Using many dependencies also makes your application a fractal of dependencies. Library you use has its own dependencies, which have their own dependencies, which have... And so on. If you happen to want to put your application to DEB/RPM packages properly, host your app's dependencies locally to isolate from network outages, or do virtually anything non-trivial with your app, you hit the list of dependencies very hard.

It's not to say dependencies are evil; like any generalization, this would be simply stupid. But they have their cost, and it's large. You'd better make sure a library really simplifies your life before adding it to your project.

1 comments

And writing custom code to duplicate a library doesn't have a cost? (compared to forking).

I find that using tools like npm, nuget, gems, and the like along with github for core libraries makes managing dependencies FAR better than relying on an internal copy of said package in my project, which is just as risky as an internal fork.
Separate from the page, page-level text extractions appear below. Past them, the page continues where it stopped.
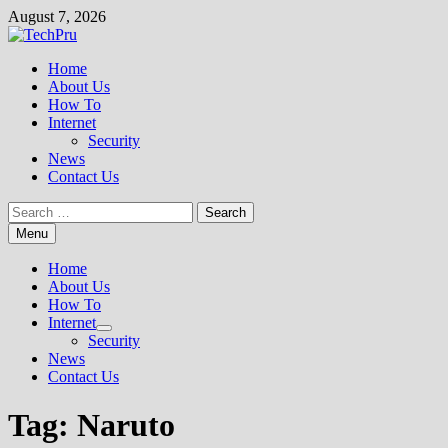
Skip
August 7, 2026
to
content
Home
About Us
How To
Internet
Security
News
Contact Us
Search
for:
Menu
Home
About Us
How To
Internet
Show
Security
sub
News
menu
Contact Us
Tag:
Naruto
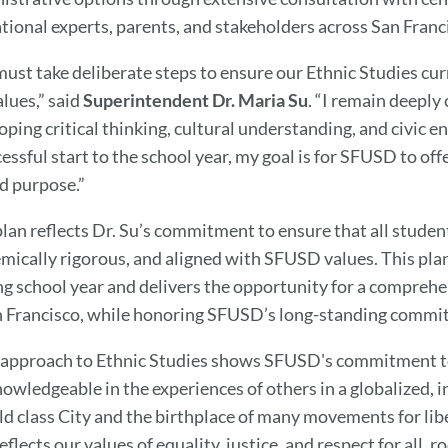
tional experts, parents, and stakeholders across San Franc
ust take deliberate steps to ensure our Ethnic Studies cur
alues,” said
Superintendent Dr. Maria Su
. “I remain deeply
oping critical thinking, cultural understanding, and civic
essful start to the school year, my goal is for SFUSD to off
d purpose.”
plan reflects Dr. Su’s commitment to ensure that all student
mically rigorous, and aligned with SFUSD values. This pl
g school year and delivers the opportunity for a comprehe
n Francisco, while honoring SFUSD’s long-standing commit
 approach to Ethnic Studies shows SFUSD's commitment t
nowledgeable in the experiences of others in a globalized, 
ld class City and the birthplace of many movements for li
eflects our values of equality, justice, and respect for all, 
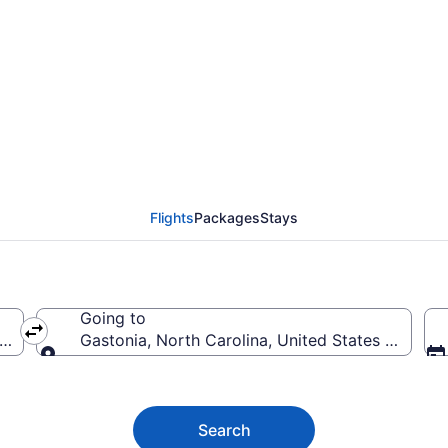
nia Flights (ROC-CLT)
Flights
Packages
Stays
Going to
America
Gastonia, North Carolina, United States of Amer
Going to
Search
Yes, there's a chance the package system can be down while you are wanting to deploy.. that's why you prepare on a staging server, and duplicate that to production. Hell with things like docker, you create your container, and run it with environment variables for which environment it's running against.

> And writing custom code to duplicate a library doesn't have a cost? (compared to forking).
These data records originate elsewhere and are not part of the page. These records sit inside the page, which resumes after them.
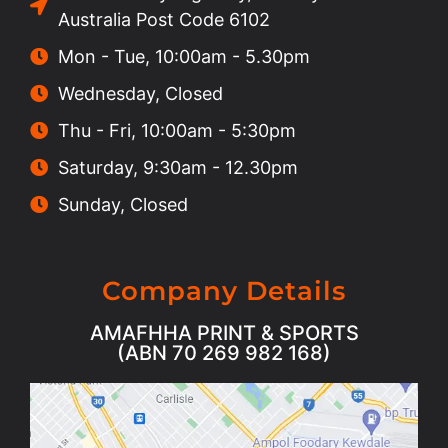
Australia Post Code 6102
Mon - Tue, 10:00am - 5.30pm
Wednesday, Closed
Thu - Fri, 10:00am - 5:30pm
Saturday, 9:30am - 12.30pm
Sunday, Closed
Company Details
AMAFHHA PRINT & SPORTS
(ABN 70 269 982 168)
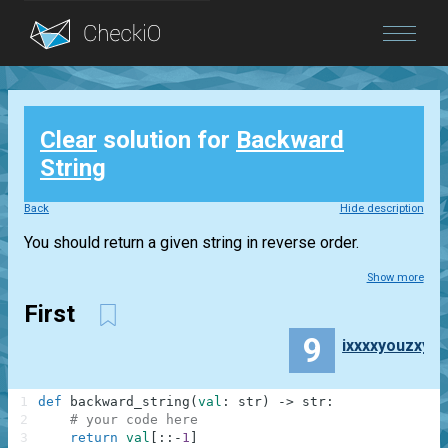
Blog
Clear
solution for
Backward
Login
String
Back
Hide description
You should return a given string in reverse order.
Show more
First
9
ixxxxyouzxy
1
def
backward_string
(
val
:
str
)
-
>
str
:
2
# your code here
3
return
val
[
:
:
-
1
]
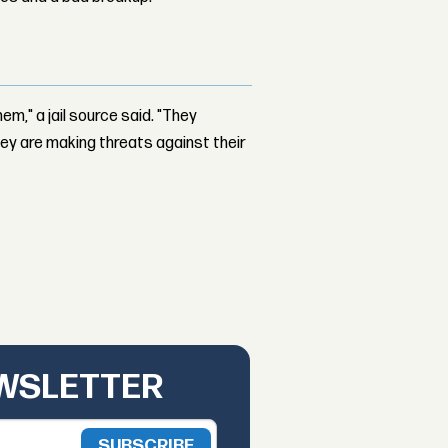
hem," a jail source said. "They
they are making threats against their
EWSLETTER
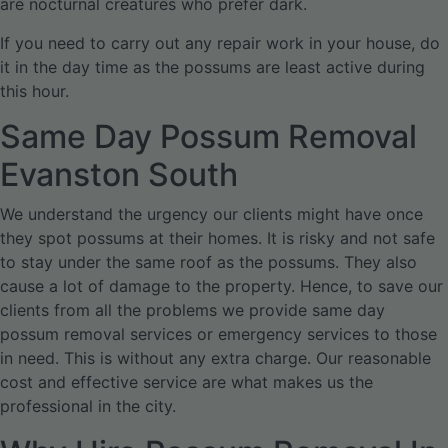
are nocturnal creatures who prefer dark.
If you need to carry out any repair work in your house, do
it in the day time as the possums are least active during
this hour.
Same Day Possum Removal
Evanston South
We understand the urgency our clients might have once
they spot possums at their homes. It is risky and not safe
to stay under the same roof as the possums. They also
cause a lot of damage to the property. Hence, to save our
clients from all the problems we provide same day
possum removal services or emergency services to those
in need. This is without any extra charge. Our reasonable
cost and effective service are what makes us the
professional in the city.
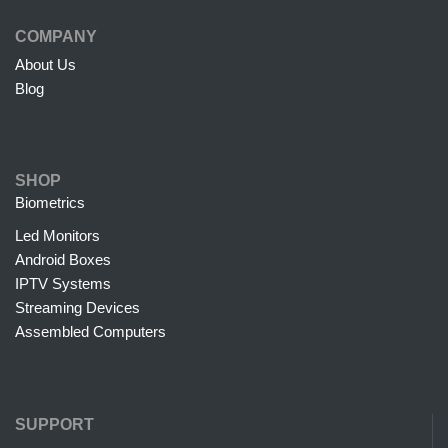
COMPANY
About Us
Blog
SHOP
Biometrics
Led Monitors
Android Boxes
IPTV Systems
Streaming Devices
Assembled Computers
SUPPORT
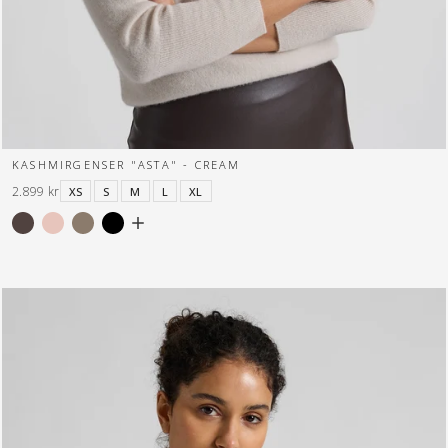
KASHMIRGENSER "ASTA" - CREAM
2.899 kr
XS
S
M
L
XL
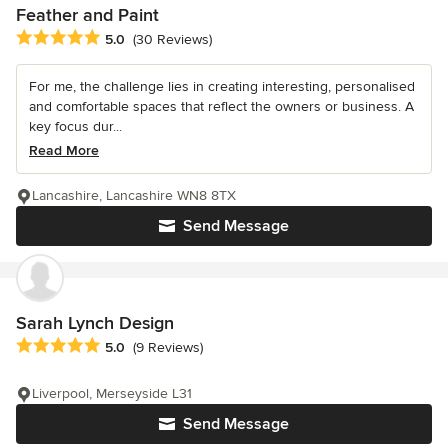
Feather and Paint
Average rating: 5 out of 5 stars
5.0
(30 Reviews)
For me, the challenge lies in creating interesting, personalised
and comfortable spaces that reflect the owners or business. A
key focus dur...
Read More
Lancashire, Lancashire WN8 8TX
Send Message
Sarah Lynch Design
Average rating: 5 out of 5 stars
5.0
(9 Reviews)
Liverpool, Merseyside L31
Send Message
Of course it does, but again: it's you who controls the code, not the library's upstream. You can easily patch and adjust whatever necessary, without being bothered with future merges from upstream.
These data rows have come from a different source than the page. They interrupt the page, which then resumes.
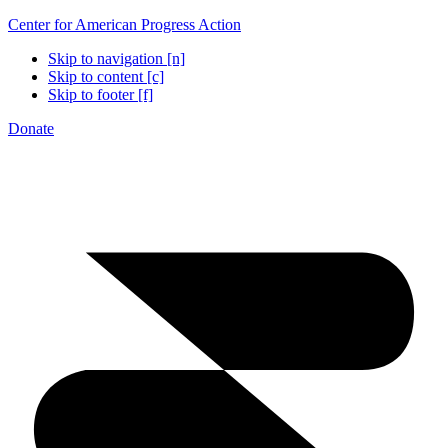
Center for American Progress Action
Skip to navigation [n]
Skip to content [c]
Skip to footer [f]
Donate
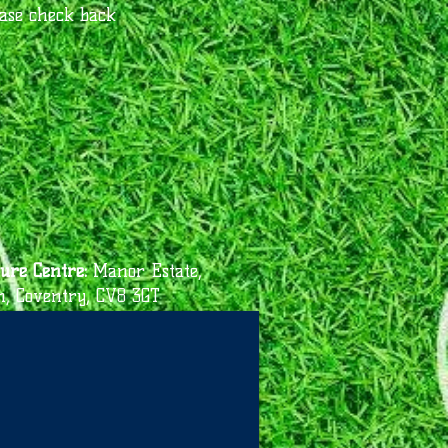
ease check back
ure Centre:
Manor Estate,
n, Coventry, CV8 3GT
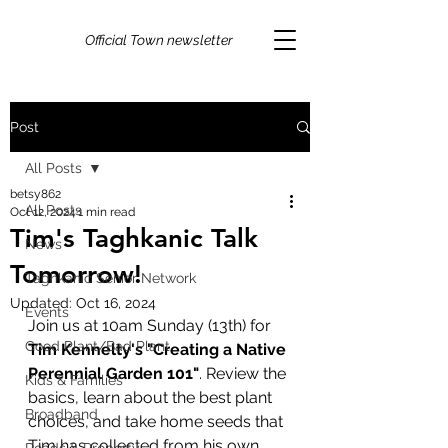
Official Town newsletter
Post
All Posts
betsy862
All Posts
Oct 12, 2024
1 min read
Tim's Taghkanic Talk
News
Tomorrow!
Taghkanic Senior Network
Updated:
Oct 16, 2024
Events
Join us at 10am Sunday (13th) for 
Good Plant/Bad Plant
Tim Kennelty's "Creating a Native 
Perennial Garden 101"
. Review the 
Kids & Families
basics, learn about the best plant 
Broadband
choices, and take home seeds that  
Tim has collected from his own 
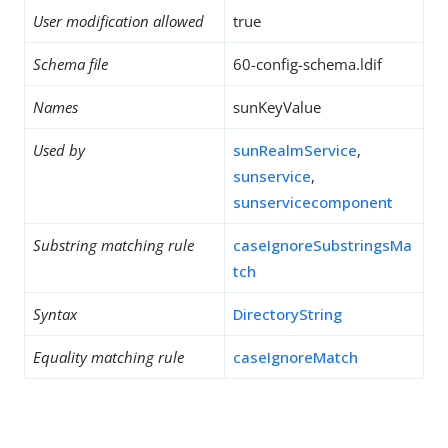
User modification allowed
true
Schema file
60-config-schema.ldif
Names
sunKeyValue
Used by
sunRealmService
,
sunservice
,
sunservicecomponent
Substring matching rule
caseIgnoreSubstringsMa
tch
Syntax
DirectoryString
Equality matching rule
caseIgnoreMatch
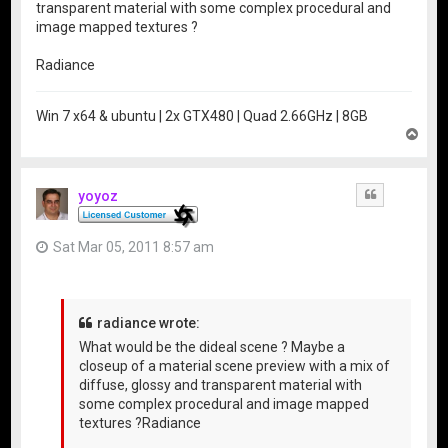
transparent material with some complex procedural and
image mapped textures ?
Radiance
Win 7 x64 & ubuntu | 2x GTX480 | Quad 2.66GHz | 8GB
T
o
p
yoyoz
Quote
Sat Mar 05, 2011 8:57 am
radiance wrote:
What would be the dideal scene ? Maybe a
closeup of a material scene preview with a mix of
diffuse, glossy and transparent material with
some complex procedural and image mapped
textures ?Radiance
This aspect grows in importance as the library gives less and less benefits. For example, I wouldn't hesitate to use Flask or Django for a web application, but I would think very hard what good is going to give me logging library other than Python's built-in.

> I find that using tools like npm, nuget, gems, and the like along with github for core libraries makes managing dependencies FAR better than relying on an internal copy of said package in my project

npm and gems give you dynamics very different from seeing dependencies by yourself. You see dependencies as very cheap (which is not true, it's just the cost is hidden from you), so you don't bother with thinking if you really need the new dependency. If it can shorten your code by twenty lines, you see it worth.